§ **WHAT YOU NEED TO DO**
Select every line in the listing below that contains the string "Terminate", and copy each one.

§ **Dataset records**
(begin)
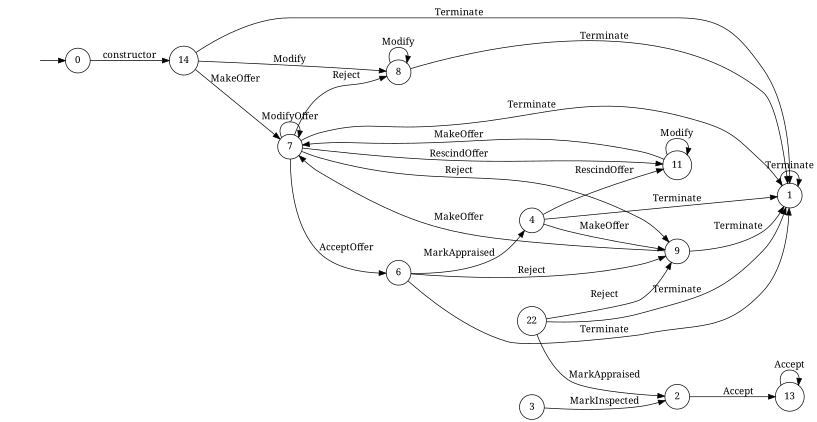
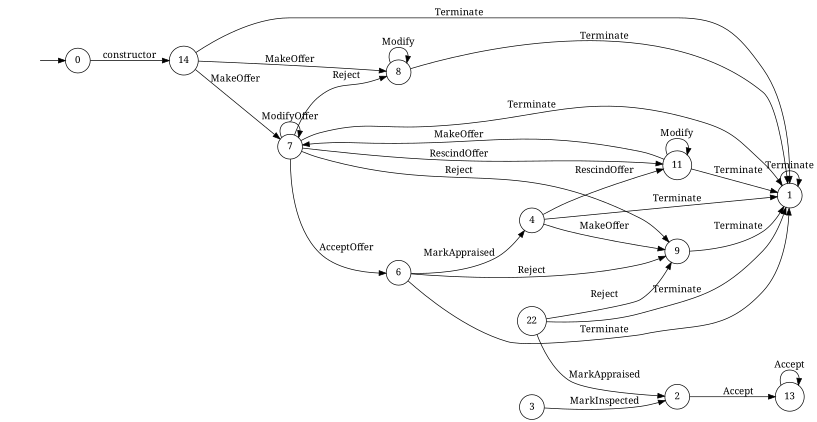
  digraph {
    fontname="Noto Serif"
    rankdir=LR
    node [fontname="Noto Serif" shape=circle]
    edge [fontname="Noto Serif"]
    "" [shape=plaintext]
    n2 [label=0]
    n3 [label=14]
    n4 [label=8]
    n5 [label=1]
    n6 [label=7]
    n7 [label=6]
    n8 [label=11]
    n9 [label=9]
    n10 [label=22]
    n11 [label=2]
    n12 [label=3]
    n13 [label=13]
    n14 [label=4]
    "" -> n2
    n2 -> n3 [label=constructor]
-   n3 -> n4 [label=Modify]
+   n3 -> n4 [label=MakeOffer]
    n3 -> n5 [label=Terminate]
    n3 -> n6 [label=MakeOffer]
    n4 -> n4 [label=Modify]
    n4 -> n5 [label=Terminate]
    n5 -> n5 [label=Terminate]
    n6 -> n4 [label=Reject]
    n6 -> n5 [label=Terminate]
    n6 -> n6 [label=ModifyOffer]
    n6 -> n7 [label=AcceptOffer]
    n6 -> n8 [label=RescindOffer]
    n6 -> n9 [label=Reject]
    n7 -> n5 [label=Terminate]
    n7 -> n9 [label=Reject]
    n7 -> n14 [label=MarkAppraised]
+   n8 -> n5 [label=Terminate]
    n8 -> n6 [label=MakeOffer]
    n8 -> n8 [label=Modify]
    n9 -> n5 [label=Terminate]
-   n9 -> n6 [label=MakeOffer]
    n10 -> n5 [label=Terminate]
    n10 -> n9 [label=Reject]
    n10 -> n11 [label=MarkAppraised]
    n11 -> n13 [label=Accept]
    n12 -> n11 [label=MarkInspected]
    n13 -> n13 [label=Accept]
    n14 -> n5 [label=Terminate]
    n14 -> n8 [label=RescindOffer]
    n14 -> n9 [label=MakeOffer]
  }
(end)
(begin)
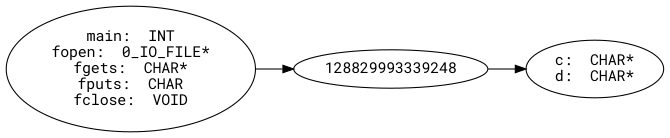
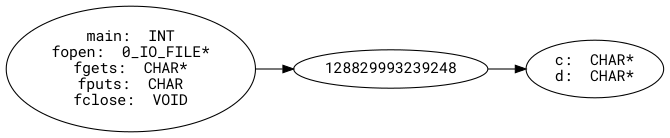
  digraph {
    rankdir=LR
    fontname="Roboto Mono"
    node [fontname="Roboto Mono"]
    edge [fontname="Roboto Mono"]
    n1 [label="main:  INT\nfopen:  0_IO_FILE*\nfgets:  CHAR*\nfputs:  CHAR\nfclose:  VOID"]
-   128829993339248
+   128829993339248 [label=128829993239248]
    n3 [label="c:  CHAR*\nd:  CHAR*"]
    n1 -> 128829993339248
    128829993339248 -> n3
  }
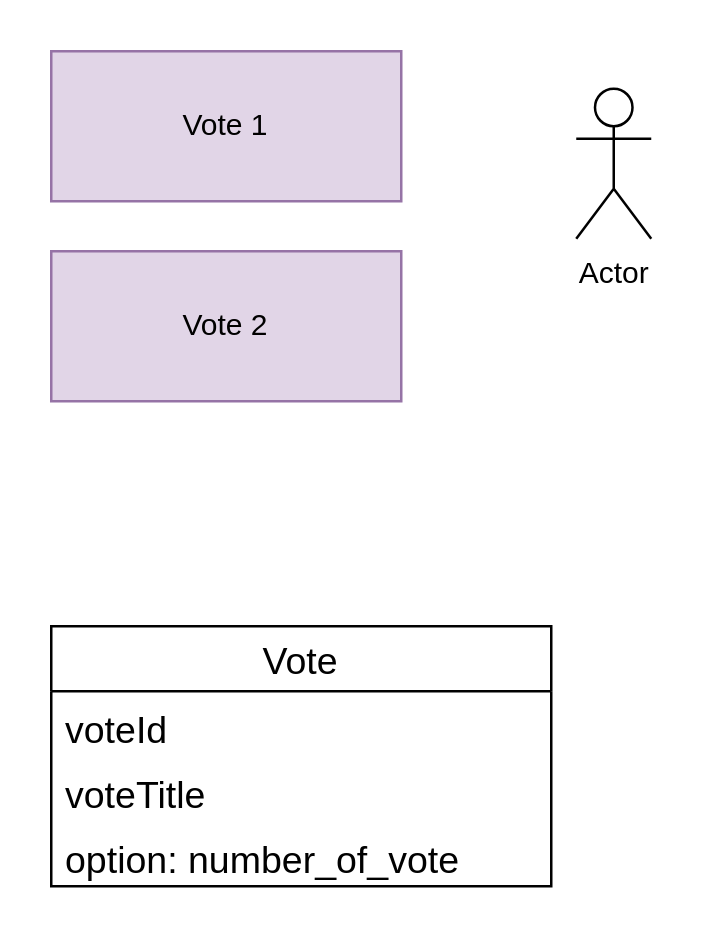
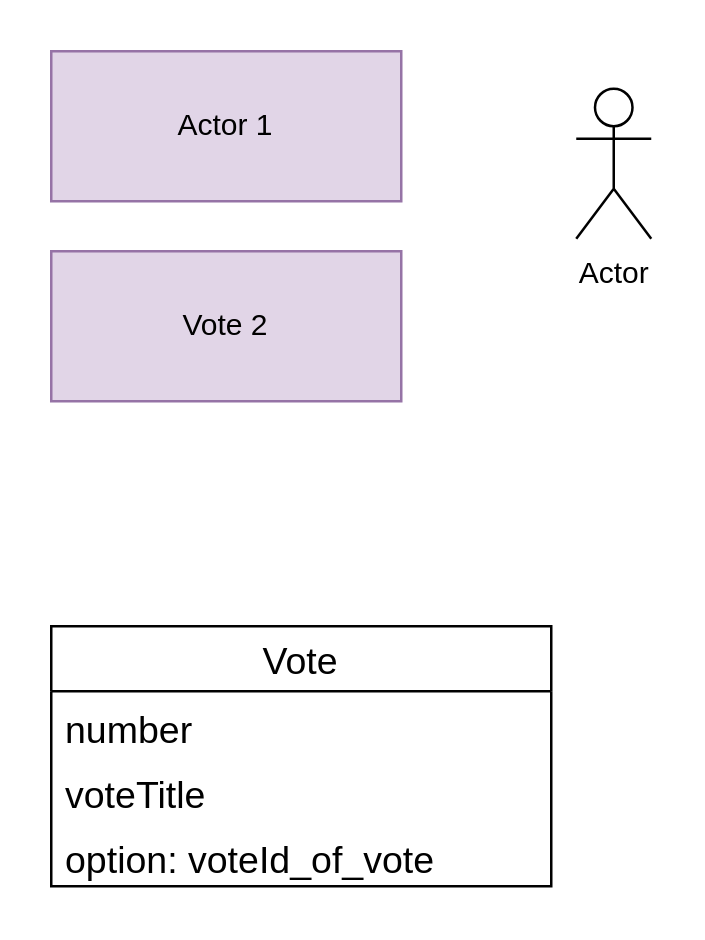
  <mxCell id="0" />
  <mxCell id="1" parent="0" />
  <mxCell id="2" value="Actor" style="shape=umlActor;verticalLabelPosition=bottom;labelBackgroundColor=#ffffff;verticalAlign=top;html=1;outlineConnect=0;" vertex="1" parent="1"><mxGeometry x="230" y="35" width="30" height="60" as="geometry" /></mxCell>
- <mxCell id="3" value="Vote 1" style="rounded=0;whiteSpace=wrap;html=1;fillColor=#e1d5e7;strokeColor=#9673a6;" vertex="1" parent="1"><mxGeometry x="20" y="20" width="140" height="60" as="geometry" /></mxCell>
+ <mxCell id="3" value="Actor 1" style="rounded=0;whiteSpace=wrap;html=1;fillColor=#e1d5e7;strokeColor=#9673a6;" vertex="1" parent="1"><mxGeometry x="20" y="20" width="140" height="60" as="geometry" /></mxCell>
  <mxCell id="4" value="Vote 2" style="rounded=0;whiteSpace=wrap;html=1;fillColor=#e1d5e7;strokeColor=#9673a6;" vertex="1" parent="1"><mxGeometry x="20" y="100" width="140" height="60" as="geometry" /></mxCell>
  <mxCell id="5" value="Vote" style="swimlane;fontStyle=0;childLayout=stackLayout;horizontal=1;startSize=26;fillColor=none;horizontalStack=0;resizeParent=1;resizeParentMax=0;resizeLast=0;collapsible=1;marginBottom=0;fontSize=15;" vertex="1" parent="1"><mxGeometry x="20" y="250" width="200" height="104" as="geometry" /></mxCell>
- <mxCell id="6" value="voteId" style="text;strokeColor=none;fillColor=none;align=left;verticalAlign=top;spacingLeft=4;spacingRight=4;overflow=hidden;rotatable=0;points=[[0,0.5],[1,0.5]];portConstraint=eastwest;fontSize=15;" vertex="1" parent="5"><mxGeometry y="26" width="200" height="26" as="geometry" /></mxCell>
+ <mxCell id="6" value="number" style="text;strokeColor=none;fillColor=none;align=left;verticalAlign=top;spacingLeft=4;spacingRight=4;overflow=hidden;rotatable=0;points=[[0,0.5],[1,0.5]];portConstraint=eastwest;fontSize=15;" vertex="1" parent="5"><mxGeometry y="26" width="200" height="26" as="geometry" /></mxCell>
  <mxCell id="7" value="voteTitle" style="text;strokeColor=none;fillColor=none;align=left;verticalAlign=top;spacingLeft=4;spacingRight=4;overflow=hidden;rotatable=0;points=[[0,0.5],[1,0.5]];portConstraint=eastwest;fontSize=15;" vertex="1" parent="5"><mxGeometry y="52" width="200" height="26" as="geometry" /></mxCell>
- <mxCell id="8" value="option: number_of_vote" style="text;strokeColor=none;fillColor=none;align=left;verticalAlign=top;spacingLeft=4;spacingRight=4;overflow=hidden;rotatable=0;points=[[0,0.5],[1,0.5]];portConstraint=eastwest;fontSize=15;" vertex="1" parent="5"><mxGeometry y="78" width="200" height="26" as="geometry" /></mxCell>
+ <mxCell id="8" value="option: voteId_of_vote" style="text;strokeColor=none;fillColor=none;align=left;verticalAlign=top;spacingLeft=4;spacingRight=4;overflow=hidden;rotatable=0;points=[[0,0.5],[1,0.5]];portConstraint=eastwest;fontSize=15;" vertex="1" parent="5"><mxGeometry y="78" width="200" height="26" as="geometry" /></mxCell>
(end)
(begin)
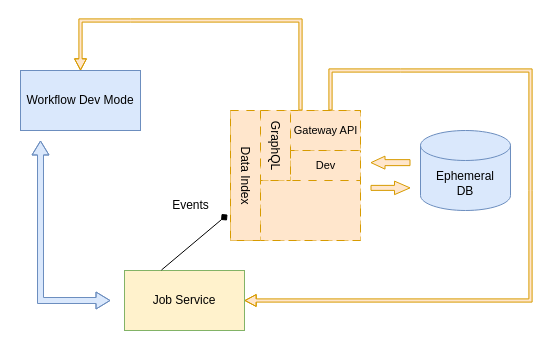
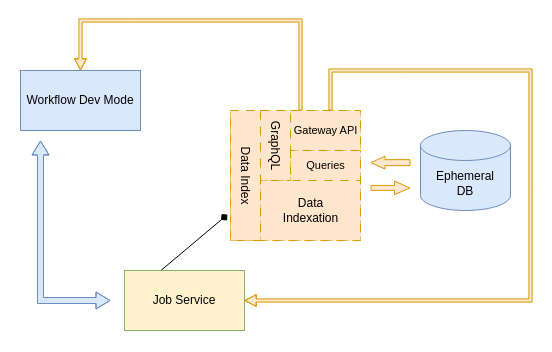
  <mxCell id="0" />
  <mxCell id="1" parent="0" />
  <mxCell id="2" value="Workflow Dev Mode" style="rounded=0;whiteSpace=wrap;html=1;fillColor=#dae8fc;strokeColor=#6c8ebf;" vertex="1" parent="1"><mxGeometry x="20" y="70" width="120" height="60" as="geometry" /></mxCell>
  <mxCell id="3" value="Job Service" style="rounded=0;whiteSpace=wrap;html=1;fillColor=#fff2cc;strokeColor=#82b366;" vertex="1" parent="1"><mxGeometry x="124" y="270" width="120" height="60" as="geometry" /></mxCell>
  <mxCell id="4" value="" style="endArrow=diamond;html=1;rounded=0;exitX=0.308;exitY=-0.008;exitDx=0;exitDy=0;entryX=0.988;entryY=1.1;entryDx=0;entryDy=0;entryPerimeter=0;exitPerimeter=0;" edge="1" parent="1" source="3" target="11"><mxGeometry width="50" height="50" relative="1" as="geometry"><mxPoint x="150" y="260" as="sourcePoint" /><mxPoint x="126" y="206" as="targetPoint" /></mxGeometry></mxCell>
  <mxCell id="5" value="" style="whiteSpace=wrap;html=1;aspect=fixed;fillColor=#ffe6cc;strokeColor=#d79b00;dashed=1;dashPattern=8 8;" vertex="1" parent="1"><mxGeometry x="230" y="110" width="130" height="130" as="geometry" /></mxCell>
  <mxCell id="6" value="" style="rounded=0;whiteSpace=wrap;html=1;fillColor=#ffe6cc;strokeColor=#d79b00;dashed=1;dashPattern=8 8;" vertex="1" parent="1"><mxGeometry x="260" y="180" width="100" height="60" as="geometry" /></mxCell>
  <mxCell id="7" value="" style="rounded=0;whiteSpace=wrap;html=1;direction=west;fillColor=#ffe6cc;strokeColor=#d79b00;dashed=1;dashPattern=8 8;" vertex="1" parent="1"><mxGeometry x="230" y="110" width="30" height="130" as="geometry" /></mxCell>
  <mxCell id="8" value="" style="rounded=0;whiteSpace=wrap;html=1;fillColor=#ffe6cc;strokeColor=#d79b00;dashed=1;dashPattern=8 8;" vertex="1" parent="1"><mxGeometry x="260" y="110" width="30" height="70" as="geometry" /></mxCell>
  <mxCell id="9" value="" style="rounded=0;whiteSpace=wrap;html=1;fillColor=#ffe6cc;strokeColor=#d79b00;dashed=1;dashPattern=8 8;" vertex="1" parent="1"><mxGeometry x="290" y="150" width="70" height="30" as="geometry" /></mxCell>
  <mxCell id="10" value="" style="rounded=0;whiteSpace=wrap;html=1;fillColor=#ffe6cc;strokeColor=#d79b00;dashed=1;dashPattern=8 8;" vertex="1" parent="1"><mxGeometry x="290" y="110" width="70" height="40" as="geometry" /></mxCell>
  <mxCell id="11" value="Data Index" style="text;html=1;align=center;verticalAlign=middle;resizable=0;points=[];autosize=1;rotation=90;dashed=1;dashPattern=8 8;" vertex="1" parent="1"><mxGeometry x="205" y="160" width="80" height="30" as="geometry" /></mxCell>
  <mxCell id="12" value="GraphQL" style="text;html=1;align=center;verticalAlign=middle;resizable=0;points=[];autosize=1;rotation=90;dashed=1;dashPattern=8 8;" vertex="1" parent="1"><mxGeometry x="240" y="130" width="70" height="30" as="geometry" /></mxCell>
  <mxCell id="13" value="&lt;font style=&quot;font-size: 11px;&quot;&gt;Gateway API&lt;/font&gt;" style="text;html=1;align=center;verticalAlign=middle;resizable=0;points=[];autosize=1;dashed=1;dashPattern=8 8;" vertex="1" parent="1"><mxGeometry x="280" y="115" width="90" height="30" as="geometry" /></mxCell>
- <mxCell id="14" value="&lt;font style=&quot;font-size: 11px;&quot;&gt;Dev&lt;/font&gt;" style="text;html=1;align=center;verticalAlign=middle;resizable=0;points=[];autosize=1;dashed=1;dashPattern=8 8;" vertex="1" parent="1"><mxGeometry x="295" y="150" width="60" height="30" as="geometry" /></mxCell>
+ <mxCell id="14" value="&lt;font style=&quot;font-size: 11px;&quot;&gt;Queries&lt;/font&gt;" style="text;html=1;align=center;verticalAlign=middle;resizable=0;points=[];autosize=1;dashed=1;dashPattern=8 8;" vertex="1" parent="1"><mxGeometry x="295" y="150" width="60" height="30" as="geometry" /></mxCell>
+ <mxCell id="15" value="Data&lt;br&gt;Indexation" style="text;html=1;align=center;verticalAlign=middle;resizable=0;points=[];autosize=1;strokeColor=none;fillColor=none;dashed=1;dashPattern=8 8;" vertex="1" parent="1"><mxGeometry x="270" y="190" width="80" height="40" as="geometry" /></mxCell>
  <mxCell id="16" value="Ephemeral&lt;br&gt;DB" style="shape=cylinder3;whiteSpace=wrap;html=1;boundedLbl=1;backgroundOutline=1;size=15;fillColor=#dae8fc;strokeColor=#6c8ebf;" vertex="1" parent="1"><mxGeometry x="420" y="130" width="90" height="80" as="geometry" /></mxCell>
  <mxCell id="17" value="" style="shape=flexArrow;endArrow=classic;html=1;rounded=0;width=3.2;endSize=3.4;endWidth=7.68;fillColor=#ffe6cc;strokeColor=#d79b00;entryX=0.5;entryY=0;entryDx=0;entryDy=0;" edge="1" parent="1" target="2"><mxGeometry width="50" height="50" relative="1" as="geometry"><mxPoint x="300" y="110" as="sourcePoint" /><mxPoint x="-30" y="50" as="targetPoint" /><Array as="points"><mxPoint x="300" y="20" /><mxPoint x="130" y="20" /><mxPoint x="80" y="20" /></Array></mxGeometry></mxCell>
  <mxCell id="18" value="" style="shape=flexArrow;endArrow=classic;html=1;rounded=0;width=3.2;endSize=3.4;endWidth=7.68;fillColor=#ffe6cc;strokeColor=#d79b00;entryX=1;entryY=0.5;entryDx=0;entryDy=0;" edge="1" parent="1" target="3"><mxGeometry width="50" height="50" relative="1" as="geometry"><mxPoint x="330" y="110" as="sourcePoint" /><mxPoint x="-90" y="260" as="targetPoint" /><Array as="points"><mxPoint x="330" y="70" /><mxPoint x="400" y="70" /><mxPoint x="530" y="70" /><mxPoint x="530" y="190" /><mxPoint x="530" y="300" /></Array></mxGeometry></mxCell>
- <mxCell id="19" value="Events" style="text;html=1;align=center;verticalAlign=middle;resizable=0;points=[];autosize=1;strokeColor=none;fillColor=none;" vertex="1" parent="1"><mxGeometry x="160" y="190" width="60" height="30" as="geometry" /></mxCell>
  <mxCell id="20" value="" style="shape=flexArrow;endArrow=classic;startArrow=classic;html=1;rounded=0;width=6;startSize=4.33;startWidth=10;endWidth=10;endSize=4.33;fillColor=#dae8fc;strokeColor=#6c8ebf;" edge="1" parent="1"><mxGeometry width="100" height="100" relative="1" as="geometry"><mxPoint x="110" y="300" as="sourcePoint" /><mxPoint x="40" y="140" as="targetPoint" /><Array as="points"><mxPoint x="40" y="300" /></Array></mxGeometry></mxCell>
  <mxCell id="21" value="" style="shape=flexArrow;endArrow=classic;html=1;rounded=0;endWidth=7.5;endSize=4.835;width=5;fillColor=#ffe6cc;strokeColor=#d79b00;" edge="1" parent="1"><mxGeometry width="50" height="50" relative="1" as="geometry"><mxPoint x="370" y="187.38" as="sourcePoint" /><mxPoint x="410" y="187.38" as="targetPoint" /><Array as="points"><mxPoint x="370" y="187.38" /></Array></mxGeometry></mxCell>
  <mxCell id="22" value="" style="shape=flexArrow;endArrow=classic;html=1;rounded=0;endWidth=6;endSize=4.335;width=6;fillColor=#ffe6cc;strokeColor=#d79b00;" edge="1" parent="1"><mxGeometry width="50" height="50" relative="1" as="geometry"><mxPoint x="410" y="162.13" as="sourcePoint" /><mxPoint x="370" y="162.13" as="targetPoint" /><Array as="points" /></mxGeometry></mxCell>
(end)
§ **SOLUTION FOR THIS EXERCISE**
    n3 -> n5 [label=Terminate]
    n4 -> n5 [label=Terminate]
    n5 -> n5 [label=Terminate]
    n6 -> n5 [label=Terminate]
    n7 -> n5 [label=Terminate]
+   n8 -> n5 [label=Terminate]
    n9 -> n5 [label=Terminate]
    n10 -> n5 [label=Terminate]
    n14 -> n5 [label=Terminate]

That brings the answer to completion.